
  8. Charisma fades with the perception of failure, but it doesn't work in the opposite direction. Contrary to the OP, no one ever regarded LBJ, RMN, or GHWB as charismatic.

    Charisma would seem to be real, overvalued by the frustrated rock critics who constitute the campaign press, but not nothing. My own guess would be that a surfeit of personal identification such as that enjoyed by Reagan or Clinton or Obama (in the latter case, judging by the spread between his job approval and his personal approval) means you don't quite scrape bottom in shallow waters where a less-admired President would run aground. The only real counter-example is Carter, but his presidency was legendary for its incompetence in addition to being anomalous in several other ways.

  9. kth, fwiw a friend of mine met Nixon once, backstage at a school play of his granddaughter's (who was a classmate of this friend), and found him utterly, magnetically charming in person. This was only a few years before RMN's death, and my friend is a highly politically aware and informed left-liberal. So he must have had something.

  10. With all due respect, the view in the open that charisma is an inevitable byproduct of winning is quite an unsatisfying way to discuss an admittedly vague term.

    I don't read many partisan left-wing commentators, but I'll nevertheless hazard a guess that virtually no one (in their left, er, right mind) ever described Al Gore as charismatic. Maybe here and there re: his movie. But never in his political career.

    Gore's loss in the 2000 election was so heartbreaking that one can hang it on several technicalities: first, of course, the hanging chads, which per a later review by the Miami Herald would have netted Gore a 3-vote victory if all had fallen across the state's several million cast votes.

    Next you could point to the inexplicable 1700 Buchanan votes in highly liberal Palm Beach County, which votes flew away from Gore as a result of the unfortunate butterfly ballot. After that you get to meta-issues, like the great tragic loss of life from the AIDS epidemic, which surely cost Gore far more votes in South Florida than his losing margin across the state.

    If we hold to the logic that winners are charismatic and losers are not, then the thing that makes Gore not charismatic is the poorly-designed ballot in Palm Beach County. Or those damn chads. Or AIDS.

    You could make such a claim re: Gore's charisma - heck, you can argue pretty much whatever you like - but with all due respect, I'd submit that such an argument is so transparently flawed that I can't think of what else to say other than that we'd just have to agree to disagree.

  11. Forgive the following Howard Beale-ish rant: if we're talking the Merriam-Webster "charisma", we mean a "personal magic of leadership arousing special popular loyalty or enthusiasm for a public figure". If Romney wins the Presidency, he will have this 'special popular loyalty', otherwise no such luck?

    Suppose 2012 is one of the elections not decided at the margin, and suppose further that all factors point Republican. Under those conditions, as has been pointed out here and elsewhere, the winner of the Presidency will be decided by the Republican primary.

    Furthermore, as is often discussed in questioning the legitimacy of Palin's candidacy, the winner of that primary will be the candidate that curries the greatest favor with Republican power brokers.

    Surely Republican power brokers pay some attention to "special popular loyalty" when determining which candidate can kiss their ring. This can be due to strenghtening the cause in a potentially close election, or even simply vanity. However, the guess here is that "special popular loyalty" takes a backseat to "which candidate can best serve my interests" when the power brokers are weighing their alternatives. Which is not meant as a dis to power brokers, mind you. Its what I would do if I were a power broker. Wouldn't you?

    Therefore, equating victory in a (non-margin) election with possession of this "special popular loyalty" is essentially to say that power brokers are trying to find the candidate whom they will support. Again, arousing "special popular loyalty" must be a perk in a candidate considered for such support.

    According it so much importance to infer that all winning candidates must possess it strikes me as a wee bit naive where the motives of the power brokers are concerned.

◆ Task instructions ◆
From the comments on charisma, list each thing named as having cost Gore votes or the win in the 2000 election. The rows have nothing to do with the comments on charisma.

◆ Data extracts ◆
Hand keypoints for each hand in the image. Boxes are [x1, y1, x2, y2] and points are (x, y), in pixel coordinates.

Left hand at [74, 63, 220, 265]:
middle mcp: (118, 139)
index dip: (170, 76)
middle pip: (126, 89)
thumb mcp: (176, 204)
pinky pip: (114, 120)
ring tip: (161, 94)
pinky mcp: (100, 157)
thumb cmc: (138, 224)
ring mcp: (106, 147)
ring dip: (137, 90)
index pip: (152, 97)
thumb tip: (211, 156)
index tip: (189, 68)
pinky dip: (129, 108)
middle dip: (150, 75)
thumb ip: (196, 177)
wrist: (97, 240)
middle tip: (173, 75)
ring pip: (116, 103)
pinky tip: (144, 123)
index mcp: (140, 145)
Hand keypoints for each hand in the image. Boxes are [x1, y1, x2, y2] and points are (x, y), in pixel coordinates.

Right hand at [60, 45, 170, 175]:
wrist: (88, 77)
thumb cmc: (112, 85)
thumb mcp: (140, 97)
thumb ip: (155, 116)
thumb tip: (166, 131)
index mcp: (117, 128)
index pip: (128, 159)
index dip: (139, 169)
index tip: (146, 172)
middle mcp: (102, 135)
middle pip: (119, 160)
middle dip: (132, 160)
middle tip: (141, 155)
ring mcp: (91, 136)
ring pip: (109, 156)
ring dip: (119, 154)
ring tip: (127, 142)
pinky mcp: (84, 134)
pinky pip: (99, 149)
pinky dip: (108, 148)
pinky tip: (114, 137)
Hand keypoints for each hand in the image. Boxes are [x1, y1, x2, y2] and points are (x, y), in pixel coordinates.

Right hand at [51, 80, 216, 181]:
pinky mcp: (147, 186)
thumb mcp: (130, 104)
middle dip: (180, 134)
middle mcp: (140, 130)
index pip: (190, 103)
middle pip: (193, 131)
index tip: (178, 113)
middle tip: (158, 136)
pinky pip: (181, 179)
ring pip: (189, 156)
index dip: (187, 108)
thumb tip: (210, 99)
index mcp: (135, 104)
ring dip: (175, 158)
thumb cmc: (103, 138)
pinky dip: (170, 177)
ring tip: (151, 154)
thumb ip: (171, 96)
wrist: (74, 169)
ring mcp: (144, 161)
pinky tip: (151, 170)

◆ Exercise result ◆
- The hanging chads
- The butterfly ballot in Palm Beach County, which sent 1700 Buchanan votes away from Gore
- The loss of life from the AIDS epidemic, which cost Gore votes in South Florida